Trial Design Questioned, No Safety Concerns Raised
According to a letter from the agency’s top vaccine regulator, Vinay Prasad, Moderna’s clinical trial was deemed not “adequate and well-controlled.” The FDA argued that the trial did not compare the experimental shot against the current leading product available on the market. In the trial, Moderna had evaluated its new vaccine against Fluarix, an existing influenza vaccine manufactured by GSK.
However, Moderna strongly disputes the FDA’s assessment, stating the rejection was “inconsistent with previous written communications” with the Center for Biologics Evaluation and Research (CBER), the FDA branch responsible for regulating vaccines. A company release emphasized that the decision “did not identify any safety or efficacy concerns with our product” and hinders “America’s leadership in developing innovative medicines.”
“It should not be controversial to conduct a comprehensive review of a flu vaccine submission that uses an FDA-approved vaccine as a comparator in a study that was discussed and agreed on with CBER prior to starting,” stated Moderna CEO Stephane Bancel.
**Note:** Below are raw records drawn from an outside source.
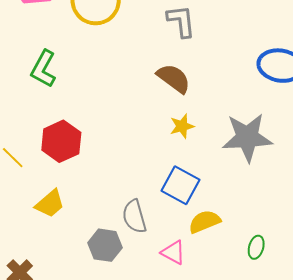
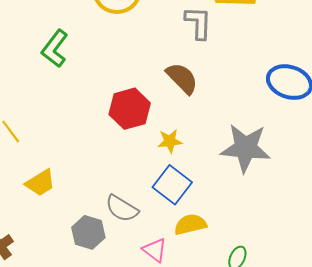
yellow star: (182, 126) -> (170, 141), moved
red hexagon: (61, 141) -> (130, 109), moved
gray semicircle: (134, 216) -> (122, 208), turned -52

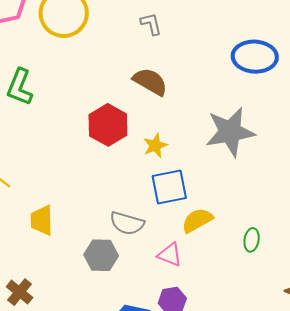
gray L-shape: (198, 23) -> (151, 24), size x0.7
yellow trapezoid: (40, 183) -> (42, 220), turned 136
blue square: (172, 185) -> (169, 187), turned -33

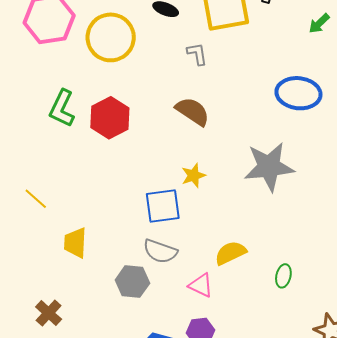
red hexagon: (108, 125) -> (110, 118), moved
blue square: (169, 187) -> (163, 206), moved

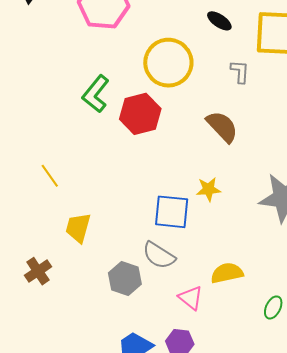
yellow circle: (111, 37) -> (168, 63), moved
brown cross: (49, 313) -> (38, 271), moved

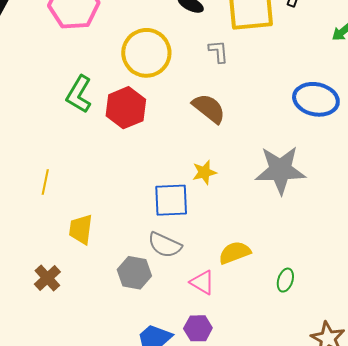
yellow line: (50, 176) -> (45, 182), turned 55

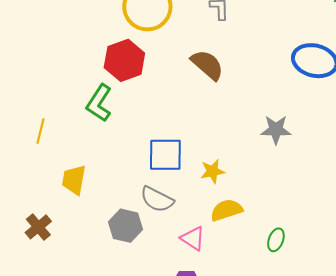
green L-shape: (79, 94) -> (99, 103), moved
gray star: (280, 170) -> (276, 130), size x0.6
yellow star: (204, 172) -> (213, 171), moved

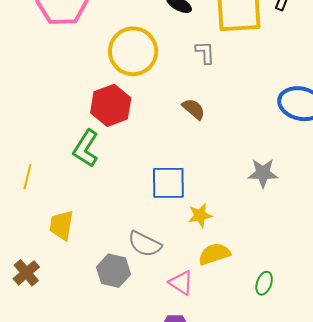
brown semicircle: (207, 65) -> (194, 109), size x0.7
blue square: (165, 155) -> (168, 183), moved

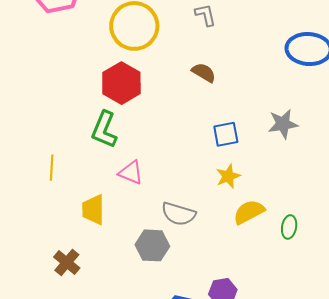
blue square: (168, 183) -> (226, 134), moved, size x0.7
pink triangle: (181, 283) -> (131, 173), moved
green ellipse: (264, 283) -> (289, 227), moved

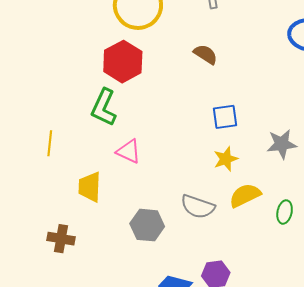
gray star: (283, 124) -> (282, 144), moved
gray semicircle: (179, 214) -> (198, 207), moved
brown cross: (67, 262) -> (61, 239), turned -32

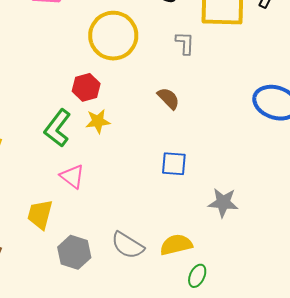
red hexagon: (123, 62) -> (86, 87), size x0.7
yellow star: (226, 159) -> (98, 121), moved
yellow trapezoid: (90, 187) -> (40, 214), moved
green ellipse: (285, 212) -> (197, 276), moved

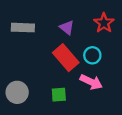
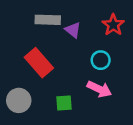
gray rectangle: (23, 28) -> (48, 20), moved
red rectangle: (66, 58) -> (39, 63), moved

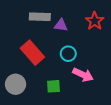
purple triangle: (73, 30) -> (61, 25), turned -32
cyan circle: (101, 60) -> (68, 54), moved

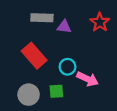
cyan circle: (68, 54) -> (67, 67), moved
gray circle: (16, 84) -> (29, 95), moved

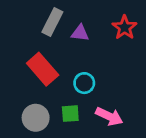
gray rectangle: (42, 18) -> (52, 22), turned -65
pink arrow: (88, 79) -> (109, 116), moved

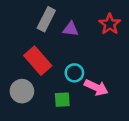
pink arrow: (109, 116) -> (96, 87), moved
gray circle: (36, 118) -> (22, 91), moved

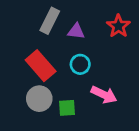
cyan circle: (74, 73) -> (80, 64), moved
gray circle: (22, 91) -> (39, 99), moved

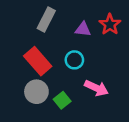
purple triangle: (76, 31) -> (83, 29), moved
green square: (67, 108) -> (62, 100), turned -35

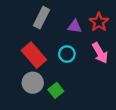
pink arrow: (96, 88) -> (100, 53), moved, turned 35

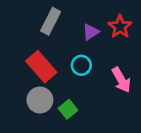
purple triangle: (75, 26) -> (91, 32), turned -40
pink arrow: (100, 53) -> (121, 80), moved

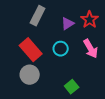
pink arrow: (121, 80) -> (91, 49), moved
green square: (68, 109) -> (72, 87), moved

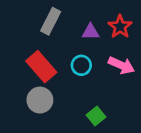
purple triangle: (68, 24) -> (91, 32), turned 32
pink arrow: (91, 49) -> (121, 65), turned -36

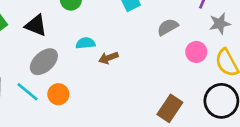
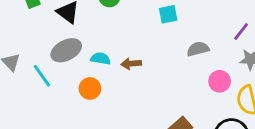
cyan semicircle: (86, 43) -> (101, 59), moved
orange circle: (58, 94) -> (90, 88), moved

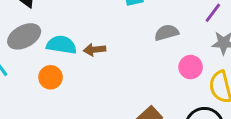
cyan semicircle: (101, 59) -> (61, 45), size x1.4

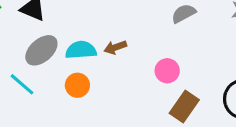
pink circle: (191, 67) -> (167, 71), moved

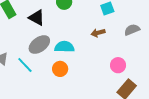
brown arrow: (115, 47) -> (98, 33), moved

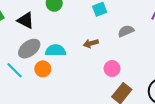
brown arrow: (98, 33) -> (91, 43), moved
orange circle: (60, 69) -> (43, 69), moved

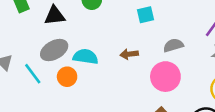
black triangle: (26, 20) -> (55, 16), turned -42
pink circle: (112, 69) -> (165, 77), moved, size x1.5

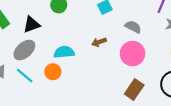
gray semicircle: (173, 45) -> (133, 27), turned 56
gray ellipse: (54, 50) -> (24, 50), moved

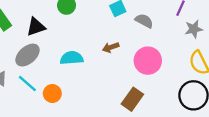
gray semicircle: (133, 27) -> (144, 21), moved
orange circle: (53, 72) -> (52, 93), moved
brown rectangle: (134, 90) -> (132, 99), moved

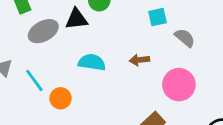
black triangle: (36, 27) -> (76, 19), moved
gray ellipse: (28, 55) -> (43, 31), moved

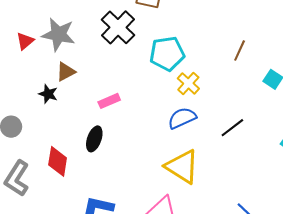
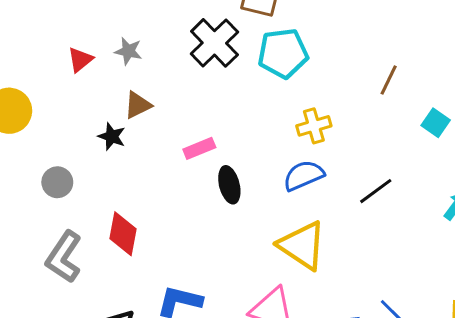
gray star: (58, 34) -> (128, 51), size x0.6
cyan pentagon: (167, 54) -> (283, 53), moved
yellow cross: (188, 83) -> (314, 126), turned 30
black ellipse: (94, 139) -> (229, 185), moved, turned -35

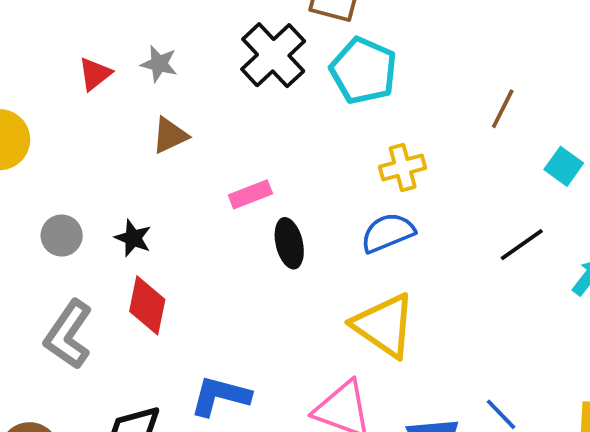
cyan pentagon: (283, 53) -> (363, 71), turned 30
black star: (112, 136) -> (133, 238), moved
black line: (376, 191) -> (522, 245), moved

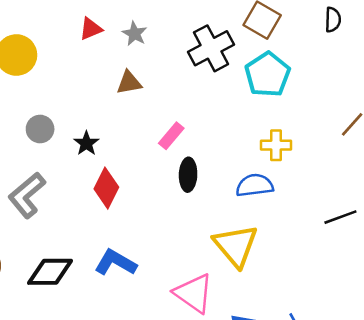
pink rectangle: (250, 194) -> (171, 136), turned -44
red diamond: (147, 305) -> (106, 188), moved

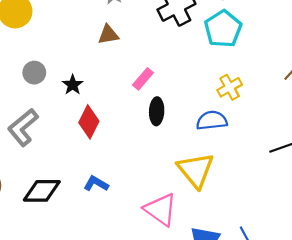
yellow cross: (276, 145) -> (230, 87), turned -30
blue L-shape: (115, 263) -> (96, 184), size x0.7

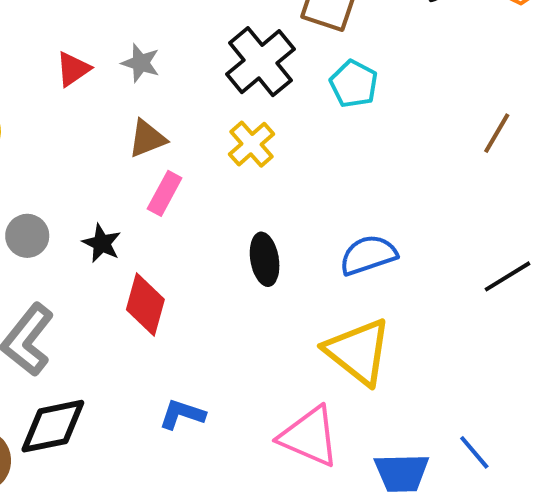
cyan pentagon: (223, 29) -> (354, 84), size x0.7
pink rectangle: (143, 79) -> (165, 193), moved
yellow cross: (230, 87) -> (252, 144), moved
black diamond: (42, 191) -> (53, 426), moved

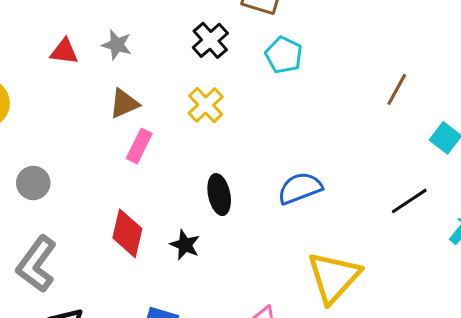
black cross: (260, 62) -> (210, 40), size x0.7
red triangle: (73, 69) -> (64, 52), turned 44
black star: (102, 243) -> (185, 245), moved
yellow triangle: (358, 352) -> (334, 277), moved, turned 36

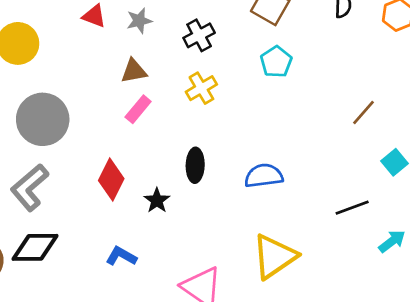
black cross: (210, 40) -> (199, 35), moved
gray star: (117, 45) -> (139, 21), turned 30
gray circle: (33, 183) -> (43, 119), size x1.8

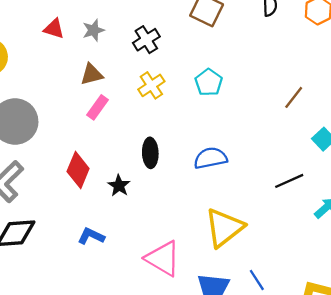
cyan pentagon: (276, 62) -> (209, 82), moved

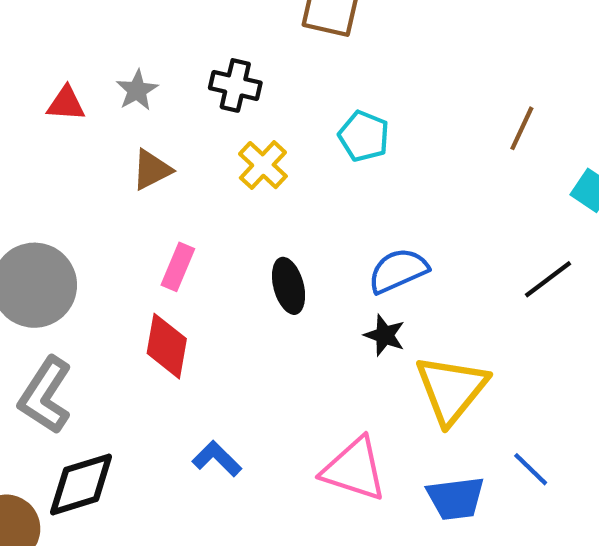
black cross: (146, 40) -> (235, 85), turned -32
pink rectangle: (98, 107) -> (178, 267), moved
black star: (119, 186) -> (385, 335), moved
blue L-shape: (91, 236) -> (217, 459), turned 32

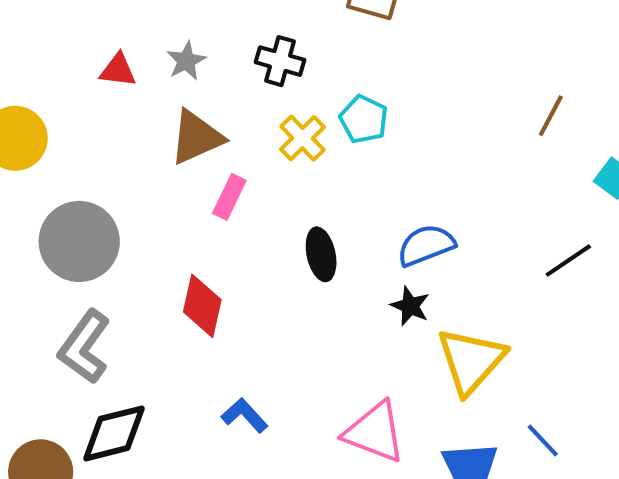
cyan pentagon: (364, 136) -> (364, 119), moved
brown triangle: (152, 170) -> (196, 137), size x1.4
pink rectangle: (178, 267) -> (229, 197), moved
The FDA issued a Refusal-to-File letter, indicating the application did not meet the minimum requirements for a substantive review. Moderna has requested a meeting with the agency to discuss the decision. Notably, the mRNA vaccine has been accepted for review in the European Union, Canada, and Australia.
From “Modern-Day Miracle” to Political Scrutiny
The rejection marks a significant turn for mRNA technology, initially hailed by President Trump during his first term as a “modern-day miracle.” This innovative technology proved crucial during the COVID-19 pandemic, enabling the rapid development of vaccines credited with saving millions of lives. Global health authorities continue to affirm the safety and effectiveness of COVID-19 vaccines.
However, the landscape shifted with President Trump’s second term and the appointment of Robert F. Kennedy Jr. as his health chief. Kennedy, a long-time and vocal vaccine skeptic, has spent the past year reshaping federal health agencies, promoting misinformation, and casting doubt on the safety and efficacy of established vaccines.
One significant action taken by Kennedy was the termination of federal research grants that previously funded mRNA development. This decision raises questions about the administration’s commitment to supporting cutting-edge medical research and its potential impact on future pandemic preparedness.
The FDA’s decision regarding Moderna’s flu vaccine application is the latest development in a growing trend of policy changes that are raising concerns about the politicization of public health and the potential erosion of scientific integrity.